Unlike any other probe, this Solar Probe Plus mission will have to cope with temperatures and radiation. It will collect the data during the process and help astronomers predict solar storms. In addition, it will provide clues on some of the deepest mysteries surrounding our closest star.

To study sun’s surface, its solar winds and cosmic rays, previously in 1976, a 370-kilogram (815-pound) block of instruments called Helios 2 came within about 43 million kilometers.

The spacecraft has the size of a car. Covered with revolutionary a 4.5-inch-thick (11.43 cm) carbon-composite heat shield, it will fly through the outermost part of the sun’s atmosphere, called corona.

It will trace how energy and heat move through the sun’s corona and to explore what accelerates the solar wind as well as solar energetic particles.

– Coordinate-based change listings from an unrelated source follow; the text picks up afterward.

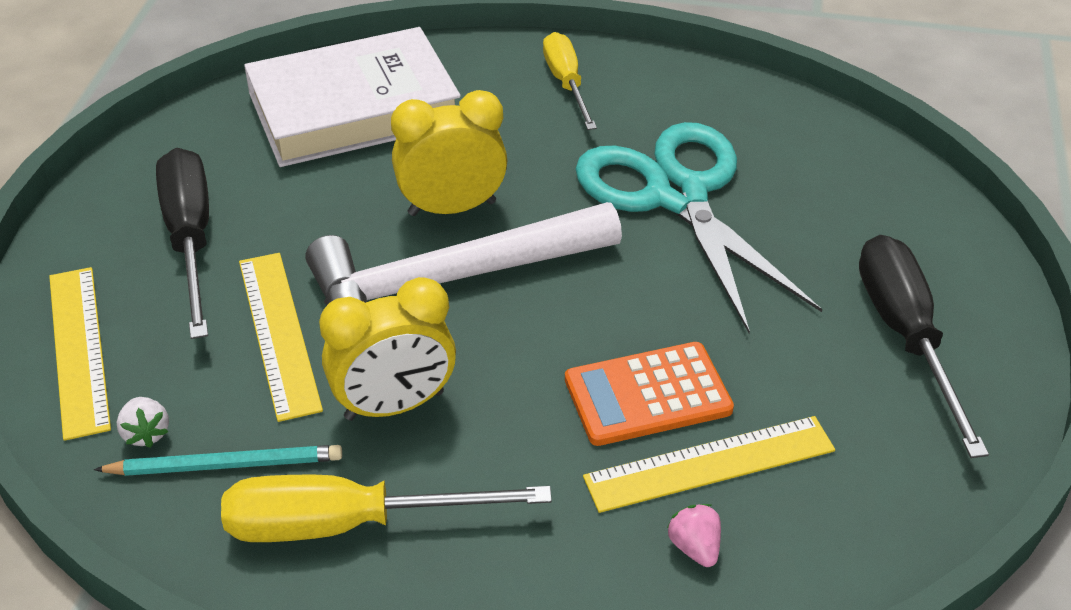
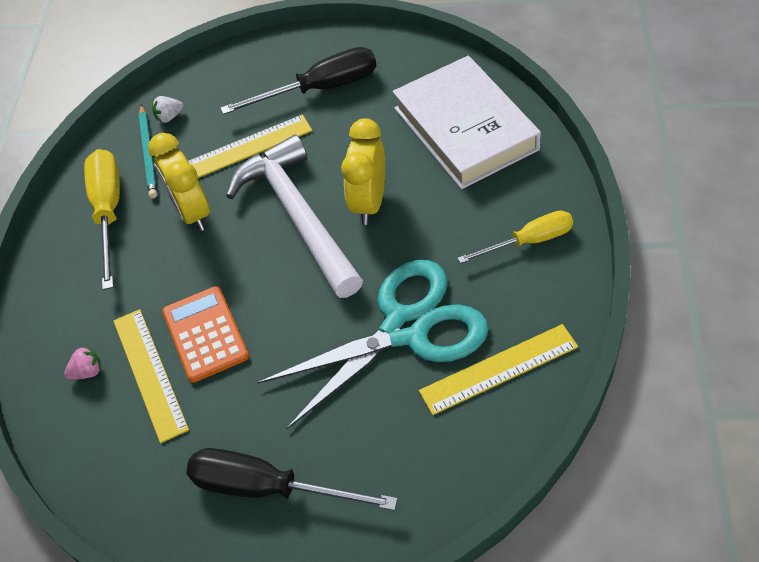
camera: 90 degrees right, 10 degrees up
(79, 350) = (227, 73): yellow ruler -> yellow ruler (499, 369)
(452, 208) = (369, 202): yellow clock -> yellow clock turned 150 degrees counterclockwise
(906, 337) = (269, 488): black screwdriver -> black screwdriver turned 150 degrees counterclockwise

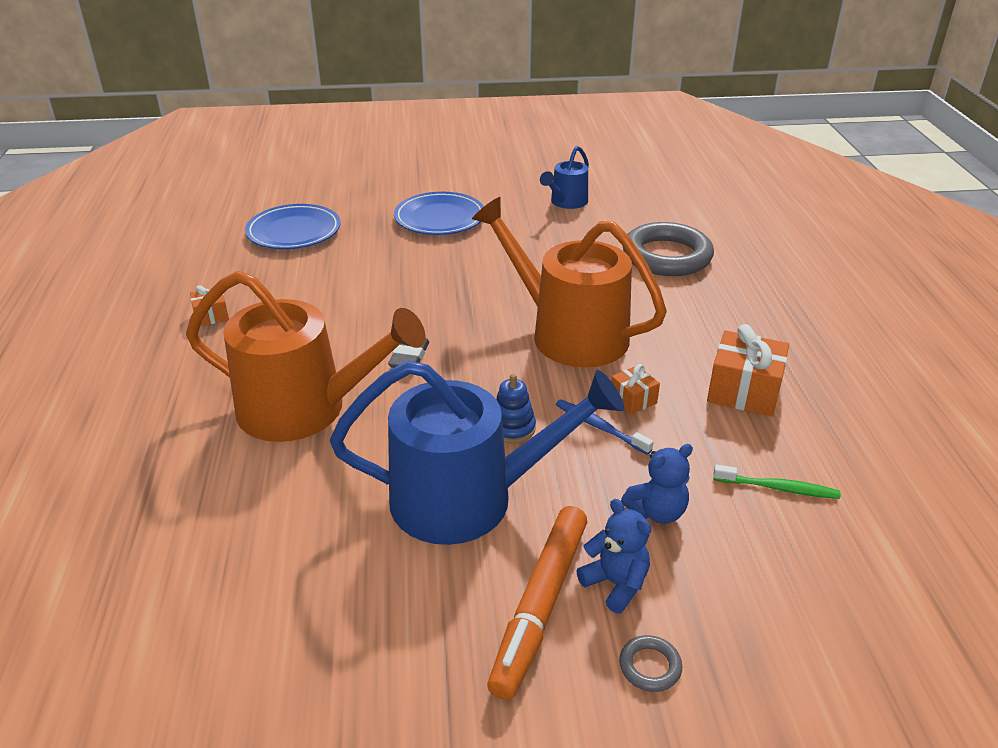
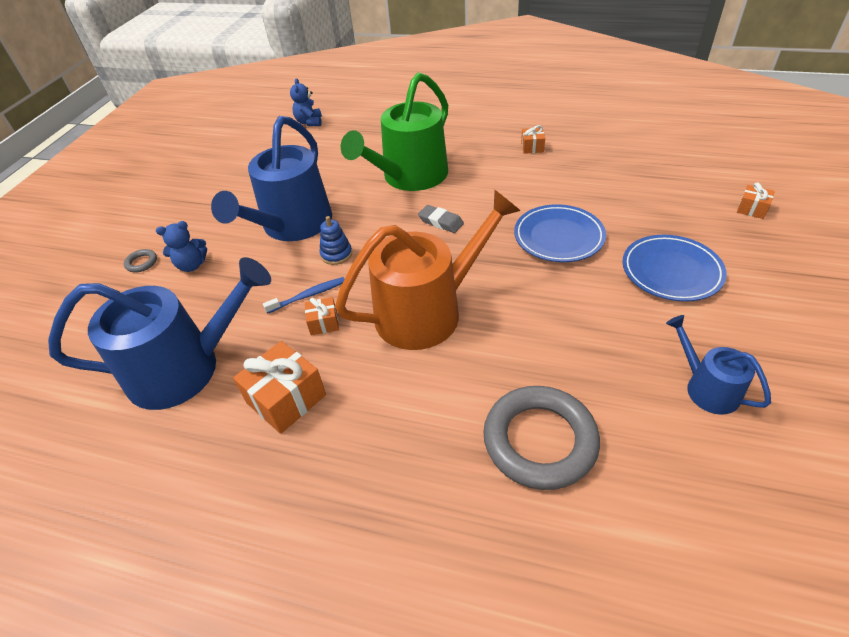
camera: 115 degrees right, 10 degrees up
(294, 232) = (655, 184): blue plate -> blue plate (558, 237)
(304, 409) = (410, 177): orange watering can -> green watering can
(330, 188) = (752, 209): none -> orange gift
(540, 606) = (205, 236): orange marker -> none
(657, 512) = (220, 298): blue teddy bear -> blue teddy bear (309, 122)
(778, 488) = (185, 368): green toothbrush -> blue watering can

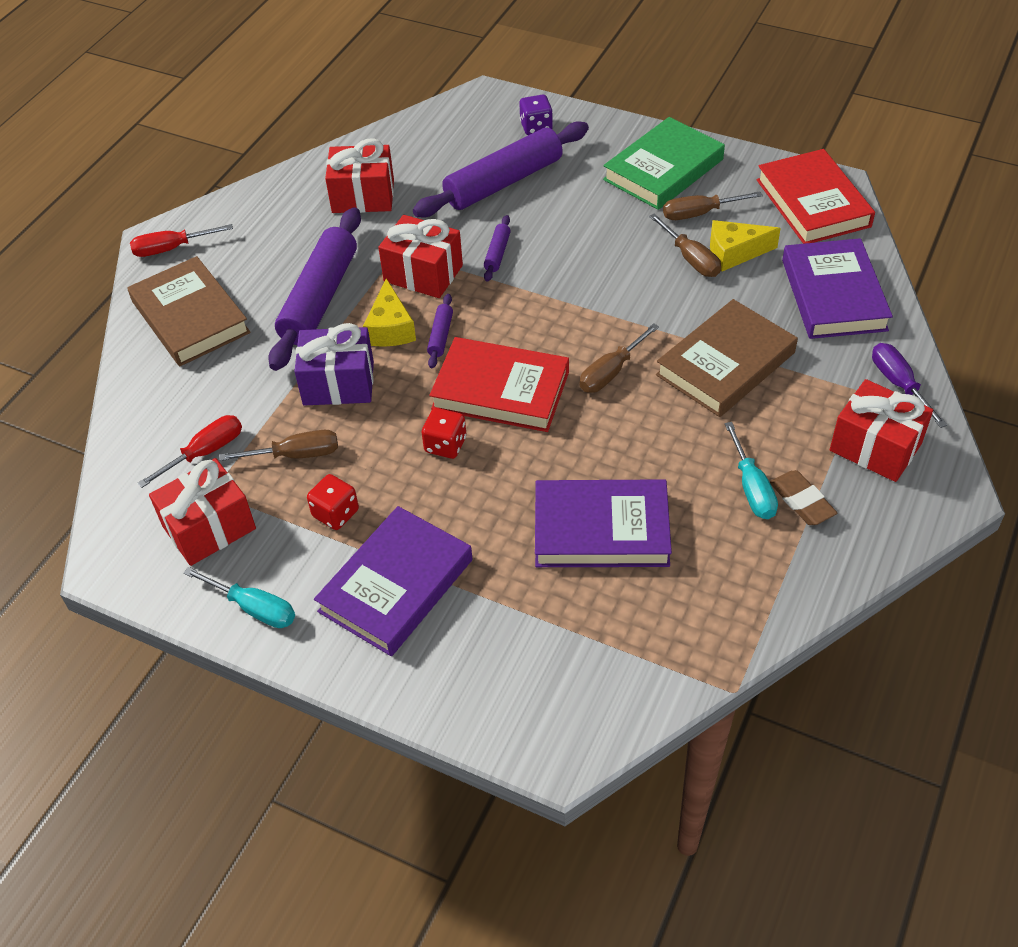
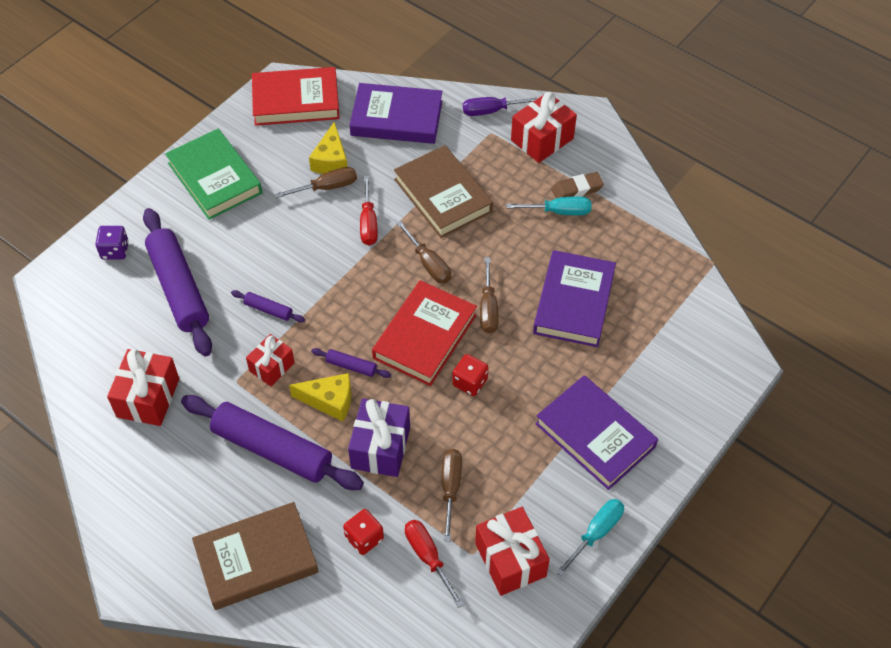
camera: 80 degrees left, 5 degrees up
(172, 248) = (151, 570): red screwdriver -> red screwdriver (368, 223)
(335, 513) = (518, 466): red dice -> red dice (364, 538)
(423, 273) = (272, 367): red gift -> red gift, size x0.64
(700, 213) = (278, 169): brown screwdriver -> brown screwdriver (488, 308)

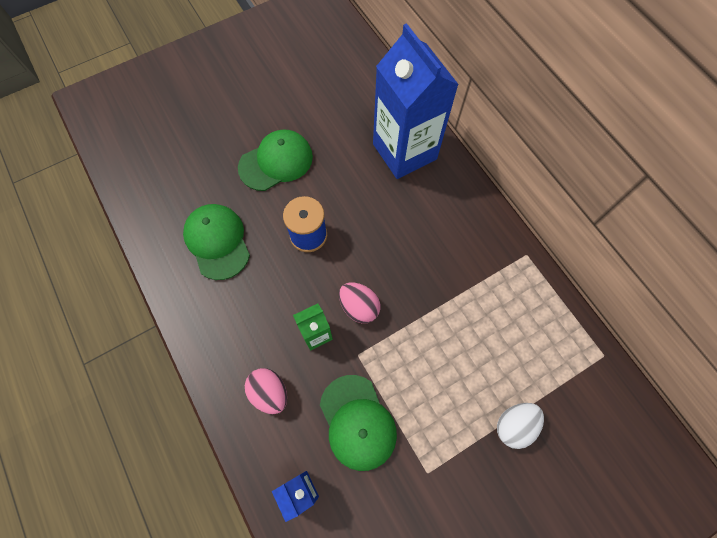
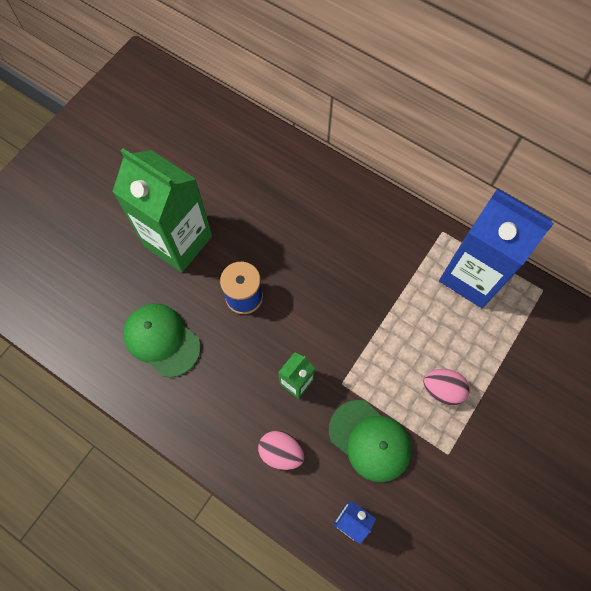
camera: 25 degrees left, 0 degrees up
(276, 162) = (178, 241): green cap -> green carton
(359, 307) = (322, 341): pink egg -> pink egg (442, 390)
(404, 151) = (293, 182): blue carton -> blue carton (472, 276)
(514, 425) = (498, 381): white egg -> none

Now, Nasa invited media for the launch of NASA’s Parker Solar Probe, a historic mission that will revolutionize our understanding of the Sun. The launch window will open at about 4 a.m. EDT, with an approximate one-hour duration, no earlier than Saturday, Aug. 4.

The spacecraft will launch on a United Launch Alliance Delta IV Heavy rocket from Space Launch Complex 37 at Cape Canaveral Air Force Station (CCAFS) in Florida. Media prelaunch and launch activities will take place at CCAFS and NASA’s neighboring Kennedy Space Center.

Media interested in attending prelaunch and launch activities must submit an accreditation request online here.

Credentialing deadlines are as follows:

  • International media without U.S. citizenship must apply by 4:30 p.m. Thursday, July 5, for access to CCAFS, or by 4:30 p.m. Friday, July 20, for access to Kennedy media activities only.
  • U.S. media must apply by 4:30 p.m. Friday, July 27.

Launch date schedule updates will be posted here.

Parker Solar Probe is part of NASA’s Living with a Star Program, managed by the agency’s Goddard Space Flight Center in Greenbelt, Maryland, for NASA’s Science Mission Directorate in Washington. The Johns Hopkins Applied Physics Laboratory in Laurel, Maryland, designed, built and manages the mission for NASA.